Dataset entries:
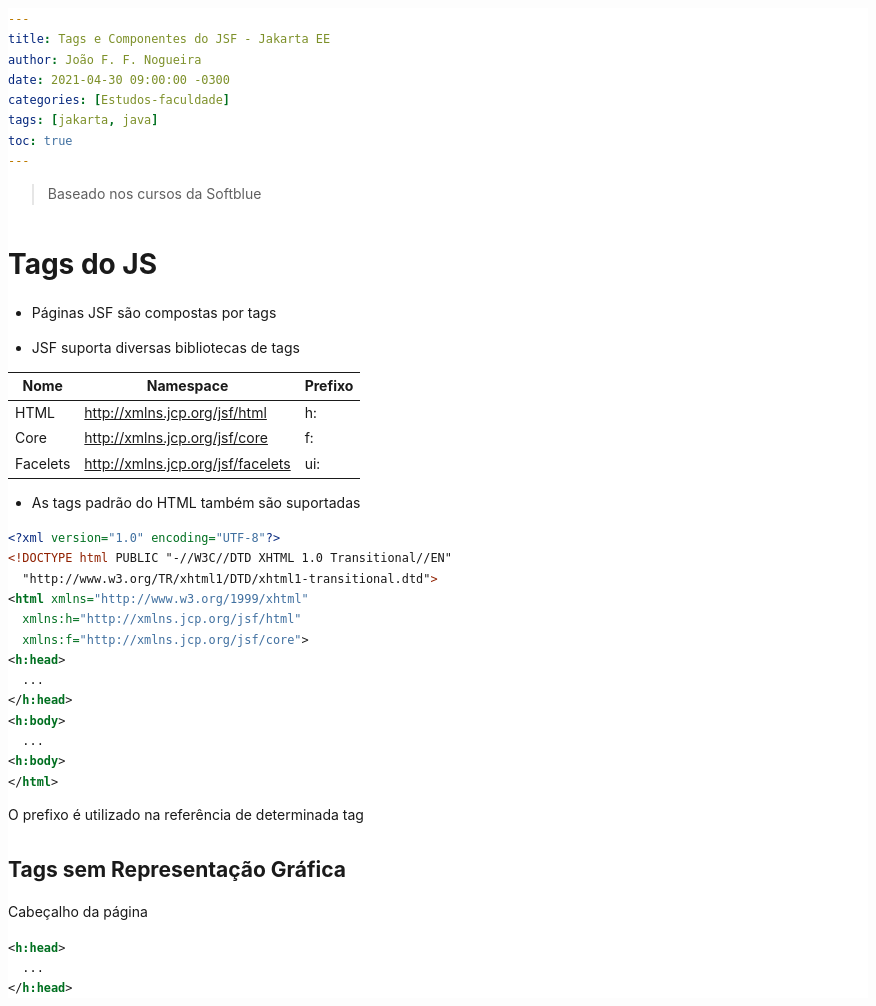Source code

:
 ```yaml
---
title: Tags e Componentes do JSF - Jakarta EE
author: João F. F. Nogueira
date: 2021-04-30 09:00:00 -0300
categories: [Estudos-faculdade]
tags: [jakarta, java]
toc: true
---
```


> Baseado nos cursos da Softblue

# Tags do JS

* Páginas JSF são compostas por tags

* JSF suporta diversas bibliotecas de tags

| Nome     | Namespace                         | Prefixo |
|----------|-----------------------------------|---------|
| HTML     | http://xmlns.jcp.org/jsf/html     | h:      |
| Core     | http://xmlns.jcp.org/jsf/core     | f:      |
| Facelets | http://xmlns.jcp.org/jsf/facelets | ui:     |

* As tags padrão do HTML também são suportadas

```xml
<?xml version="1.0" encoding="UTF-8"?>
<!DOCTYPE html PUBLIC "-//W3C//DTD XHTML 1.0 Transitional//EN" 
  "http://www.w3.org/TR/xhtml1/DTD/xhtml1-transitional.dtd">
<html xmlns="http://www.w3.org/1999/xhtml"
  xmlns:h="http://xmlns.jcp.org/jsf/html"
  xmlns:f="http://xmlns.jcp.org/jsf/core">
<h:head>
  ...
</h:head>
<h:body>
  ...
<h:body>
</html>
```

O prefixo é utilizado na referência de determinada tag

## Tags sem Representação Gráfica

Cabeçalho da página

```xml
<h:head>
  ...
</h:head>
```
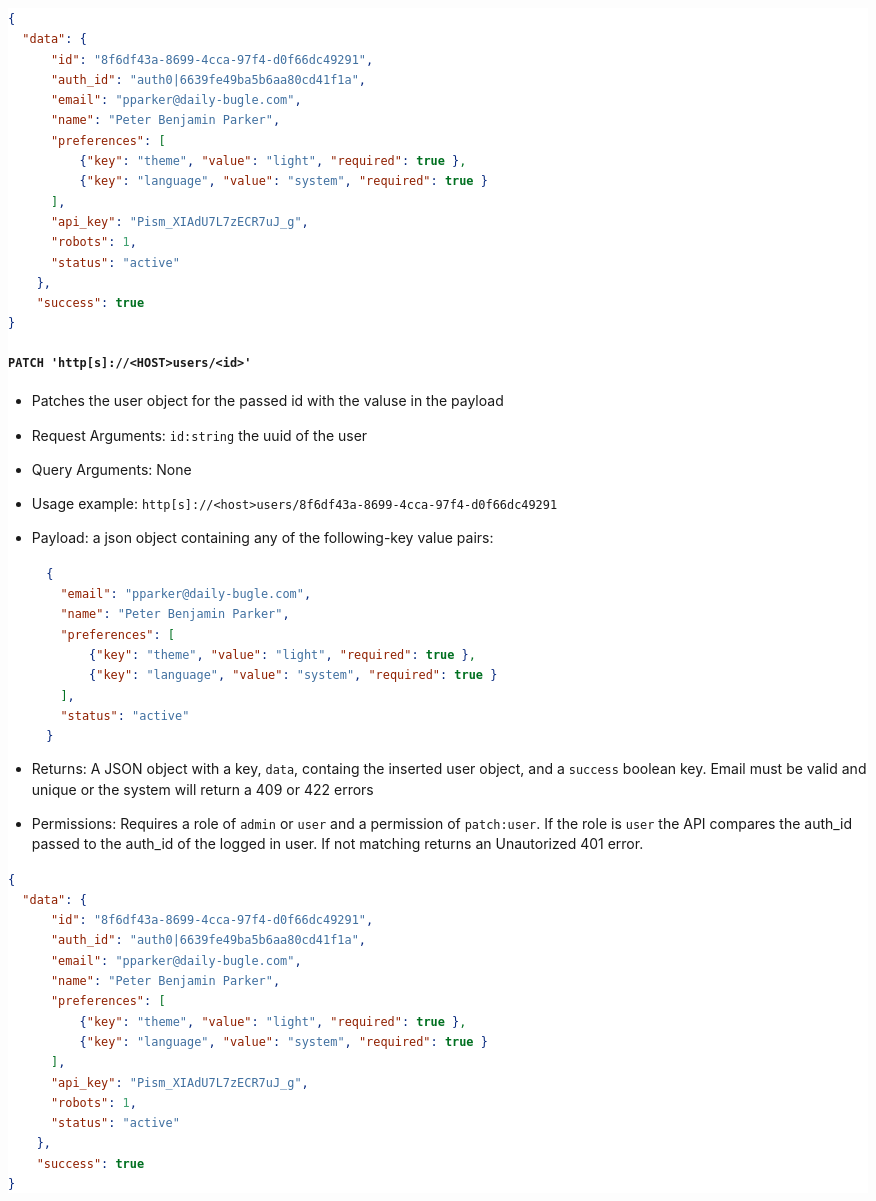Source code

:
 ```json
{
  "data": {
      "id": "8f6df43a-8699-4cca-97f4-d0f66dc49291",
      "auth_id": "auth0|6639fe49ba5b6aa80cd41f1a",
      "email": "pparker@daily-bugle.com",
      "name": "Peter Benjamin Parker",
      "preferences": [
          {"key": "theme", "value": "light", "required": true },
          {"key": "language", "value": "system", "required": true }
      ],
      "api_key": "Pism_XIAdU7L7zECR7uJ_g",
      "robots": 1,
      "status": "active"
    },
    "success": true
}
```

#### `PATCH 'http[s]://<HOST>users/<id>'`

- Patches the user object for the passed id with the valuse in the payload
- Request Arguments: `id:string` the uuid of the user
- Query Arguments: None  
- Usage example: `http[s]://<host>users/8f6df43a-8699-4cca-97f4-d0f66dc49291`
- Payload: a json object containing any of the following-key value pairs:
  
  ```json
    {   
      "email": "pparker@daily-bugle.com",
      "name": "Peter Benjamin Parker",
      "preferences": [
          {"key": "theme", "value": "light", "required": true },
          {"key": "language", "value": "system", "required": true }
      ],
      "status": "active"
    }
  ```

- Returns: A JSON object with a key, `data`, containg the inserted user object, and a `success` boolean key. Email must be valid and unique or the system will return a 409 or 422 errors
- Permissions: Requires a role of `admin` or `user` and a permission of `patch:user`. If the role is `user` the API compares the auth_id passed to the auth_id of the logged in user. If not matching returns an Unautorized 401 error.
  
```json
{
  "data": {
      "id": "8f6df43a-8699-4cca-97f4-d0f66dc49291",
      "auth_id": "auth0|6639fe49ba5b6aa80cd41f1a",
      "email": "pparker@daily-bugle.com",
      "name": "Peter Benjamin Parker",
      "preferences": [
          {"key": "theme", "value": "light", "required": true },
          {"key": "language", "value": "system", "required": true }
      ],
      "api_key": "Pism_XIAdU7L7zECR7uJ_g",
      "robots": 1,
      "status": "active"
    },
    "success": true
}
```
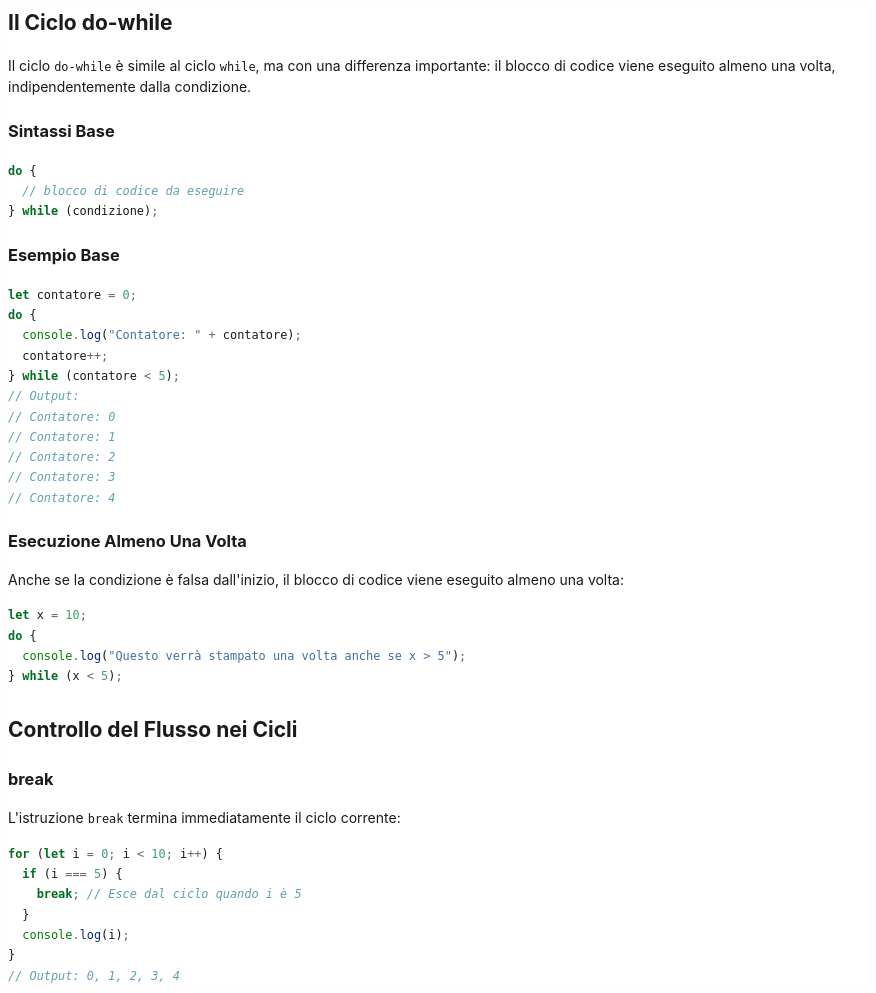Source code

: ## Il Ciclo do-while

Il ciclo `do-while` è simile al ciclo `while`, ma con una differenza importante: il blocco di codice viene eseguito almeno una volta, indipendentemente dalla condizione.

### Sintassi Base

```javascript
do {
  // blocco di codice da eseguire
} while (condizione);
```

### Esempio Base

```javascript
let contatore = 0;
do {
  console.log("Contatore: " + contatore);
  contatore++;
} while (contatore < 5);
// Output:
// Contatore: 0
// Contatore: 1
// Contatore: 2
// Contatore: 3
// Contatore: 4
```

### Esecuzione Almeno Una Volta

Anche se la condizione è falsa dall'inizio, il blocco di codice viene eseguito almeno una volta:

```javascript
let x = 10;
do {
  console.log("Questo verrà stampato una volta anche se x > 5");
} while (x < 5);
```

## Controllo del Flusso nei Cicli

### break

L'istruzione `break` termina immediatamente il ciclo corrente:

```javascript
for (let i = 0; i < 10; i++) {
  if (i === 5) {
    break; // Esce dal ciclo quando i è 5
  }
  console.log(i);
}
// Output: 0, 1, 2, 3, 4
```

WHAT THE TASK ASKS — Show the lines above that include "viene".

EXPECTED OUTPUT —
Il ciclo `do-while` è simile al ciclo `while`, ma con una differenza importante: il blocco di codice viene eseguito almeno una volta, indipendentemente dalla condizione.
Anche se la condizione è falsa dall'inizio, il blocco di codice viene eseguito almeno una volta:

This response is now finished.